HUD/FHA Multifamily Documentation
If you want to apply for HUD multifamily financing, having the correct forms and documents is an essential part of the process. Both lenders and HUD want detailed information on both potential borrowers and the property itself. In order to help you close faster, we’ve provided a basic list of standard templates and forms available for download below.
Forms and Templates for Borrowers
Click to Download a PFS (Personal Financial Statement) Template
A personal financial statement, or PFS, allows a lender and HUD to determine the financial strength of the person (or persons) borrowing funds. In general, HUD would like to see borrowers with a net worth of at least 100% of the loan amount (not including retirement accounts) and a minimum of 10% of the loan amount in liquidity. If a deal has compensating factors, such as lower leverage, or a borrower with significant HUD multifamily experience, these requirements may be negotiable.
Click to Download an SREO (Schedule of Real Estate Owned) Template
If a potential borrower currently owns other investment properties, a Schedule of Real Estate Owned, or SREO, is a required supplement to a borrower’s PFS. In essence, if a borrower is already invested in real estate, HUD (and the lender) want to see how they’re managing their portfolio. They will also want to identify any potential liabilities or risks that may be associated with their current investments.
Click to Download an Organizational Chart
An organizational chart, or “org chart” demonstrates the exact structure of the borrowing entity. This can be extremely important for HUD, as projects can get complicated, particularly if multiple investors, trusts, or other unique capital structures are involved.
Property Financial Forms/Templates
In addition to learning more about the individuals behind the borrowing entity, HUD and lenders want to know about the profitability and financial status of the property itself. An operating statement, also known as a P&L, or Profit and Loss Statement, is one of the most effective ways to demonstrate this. A P&L shows both income and expenses and can be utilized to determine NOI (net operating income), DSCR (debt service coverage ratio), and other important metrics.
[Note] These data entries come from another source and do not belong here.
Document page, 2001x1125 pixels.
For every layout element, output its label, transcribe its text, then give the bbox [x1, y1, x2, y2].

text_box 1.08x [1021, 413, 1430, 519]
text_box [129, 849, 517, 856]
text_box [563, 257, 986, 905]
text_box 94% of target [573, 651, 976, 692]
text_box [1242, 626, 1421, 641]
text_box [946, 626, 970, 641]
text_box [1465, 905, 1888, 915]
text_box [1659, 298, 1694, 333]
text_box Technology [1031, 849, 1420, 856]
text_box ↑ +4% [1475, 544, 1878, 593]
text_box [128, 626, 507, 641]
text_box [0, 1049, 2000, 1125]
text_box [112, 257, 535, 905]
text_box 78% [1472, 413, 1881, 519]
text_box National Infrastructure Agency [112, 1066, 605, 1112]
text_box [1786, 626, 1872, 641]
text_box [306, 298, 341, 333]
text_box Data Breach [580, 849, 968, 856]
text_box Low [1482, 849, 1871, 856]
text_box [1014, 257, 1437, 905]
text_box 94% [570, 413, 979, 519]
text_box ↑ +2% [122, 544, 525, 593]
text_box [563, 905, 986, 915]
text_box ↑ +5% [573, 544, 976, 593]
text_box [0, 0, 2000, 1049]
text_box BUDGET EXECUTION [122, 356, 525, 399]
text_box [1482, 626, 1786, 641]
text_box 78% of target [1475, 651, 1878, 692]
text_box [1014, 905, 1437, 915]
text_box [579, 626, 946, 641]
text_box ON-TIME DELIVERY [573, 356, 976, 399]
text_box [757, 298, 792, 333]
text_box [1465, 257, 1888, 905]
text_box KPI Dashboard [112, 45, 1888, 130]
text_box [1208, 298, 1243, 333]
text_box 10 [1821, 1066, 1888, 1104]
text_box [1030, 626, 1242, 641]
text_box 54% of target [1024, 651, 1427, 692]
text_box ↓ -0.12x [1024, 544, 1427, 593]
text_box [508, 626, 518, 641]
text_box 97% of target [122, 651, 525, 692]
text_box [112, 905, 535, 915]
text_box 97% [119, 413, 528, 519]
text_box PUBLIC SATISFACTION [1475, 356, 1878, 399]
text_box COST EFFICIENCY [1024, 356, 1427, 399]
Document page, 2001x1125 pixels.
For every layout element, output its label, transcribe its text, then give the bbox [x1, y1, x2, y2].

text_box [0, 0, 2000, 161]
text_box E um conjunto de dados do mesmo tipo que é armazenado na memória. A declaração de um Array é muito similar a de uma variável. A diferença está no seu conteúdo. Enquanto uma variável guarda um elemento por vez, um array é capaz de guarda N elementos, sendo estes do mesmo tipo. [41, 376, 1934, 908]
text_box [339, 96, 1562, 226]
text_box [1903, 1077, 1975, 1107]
For greatest efficiency and transparency, a P&L can be organized as a Trailing 12 Month, Month-by-Month P&L or the "T-12" for which a template is available by clicking here. This breaks down a property’s profit and loss on a monthly basis for each of the last 12 months prior to the current month.
However, a 12-month operating statement typically isn’t enough to demonstrate a property’s historical profitability. In addition to a T-12, HUD and lenders will also want to see a Last 3 Years Operating Statements and Stabilized Budget (or 12-Month Pro Forma), for which a template is available by clicking here. A last 3 years P&L should typically demonstrate a breakdown of a property’s income and expenses year-by-year for prior 36 months of operations. A stabilized budget for the next 12 months is also included. A stabilized budget is important for all properties, but is particularly important for properties undergoing any kind of change, such as substantial rehabilitation or a change in property management companies. Click here to see our specialized Budget and Pro Forma for HUD 221(d)(4) construction and substantial rehabilitation loans.
Click to Download a Rent Roll Template
A rent roll is another one of the most important documents for a prospective HUD multifamily borrower. A rent roll lists all of a property’s tenants, including information such as the amount of rent they are paying, if they are current or behind on rent, any rental concessions that have been offered, as well as lease start and end dates. This information is extremely valuable for the underwriting process, as it can help lenders and HUD assess risk in ways that a T-12 or a last 3 years P&L cannot. For instance, if multiple tenants are behind on rent, or many of a property’s leases expire on the same date, it would generally suggest that the property may be an unreasonable risk.
Finally, another type of essential document is a sources and uses statement, which demonstrates where the funding for a multifamily or commercial real estate project is coming from and how each dollar of capital is used. In a sources and uses statement, the combined uses of funds must exactly match the combined sources of funds.